▶ [WORK ORDER]
Once you reach the line containing "hfov_deg: 9.1" in the entries below, write out that line and each one after it down to the line containing "exposure_s: 1/5208", exactly and with nothing added.

Camera intrinsics data
⁂
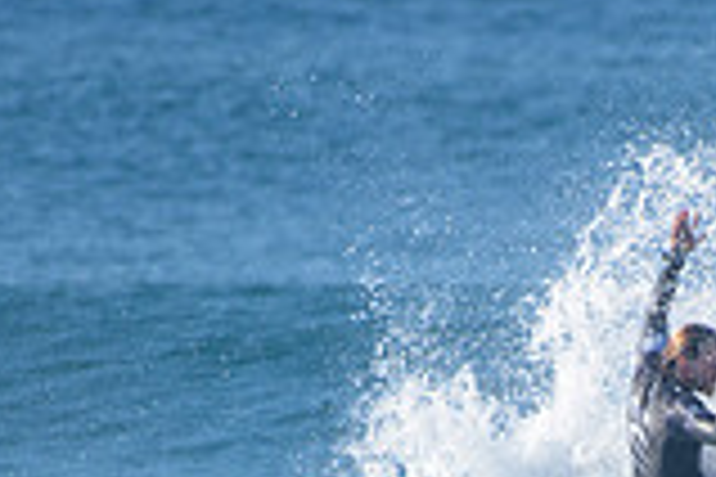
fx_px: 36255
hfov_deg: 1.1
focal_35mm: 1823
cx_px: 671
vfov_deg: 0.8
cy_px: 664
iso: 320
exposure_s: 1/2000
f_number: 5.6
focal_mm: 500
⁂
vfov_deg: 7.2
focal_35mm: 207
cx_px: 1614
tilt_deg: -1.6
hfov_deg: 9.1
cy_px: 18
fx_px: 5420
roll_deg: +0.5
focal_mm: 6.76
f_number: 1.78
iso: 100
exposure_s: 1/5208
⁂
▶ [OUTPUT]
hfov_deg: 9.1
cy_px: 18
fx_px: 5420
roll_deg: +0.5
focal_mm: 6.76
f_number: 1.78
iso: 100
exposure_s: 1/5208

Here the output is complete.